WHAT YOU SHOULD DO: Set down, exactly as written, every line from the one containing "un cast di attori" through the end of the listing.

DATA TO EXAMINE:
*** Block opens ***

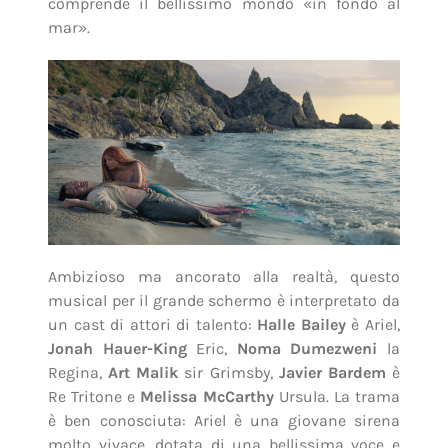
comprende il bellissimo mondo «in fondo al
mar».
Ambizioso ma ancorato alla realtà, questo
musical per il grande schermo è interpretato da
un cast di attori di talento:
Halle Bailey
è Ariel,
Jonah Hauer-King
Eric,
Noma Dumezweni
la
Regina,
Art Malik
sir Grimsby,
Javier Bardem
è
Re Tritone e
Melissa McCarthy
Ursula. La trama
è ben conosciuta: Ariel è una giovane sirena
molto vivace, dotata di una bellissima voce e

*** Block closes ***

TASK SOLUTION:
un cast di attori di talento:
Halle Bailey
è Ariel,
Jonah Hauer-King
Eric,
Noma Dumezweni
la
Regina,
Art Malik
sir Grimsby,
Javier Bardem
è
Re Tritone e
Melissa McCarthy
Ursula. La trama
è ben conosciuta: Ariel è una giovane sirena
molto vivace, dotata di una bellissima voce e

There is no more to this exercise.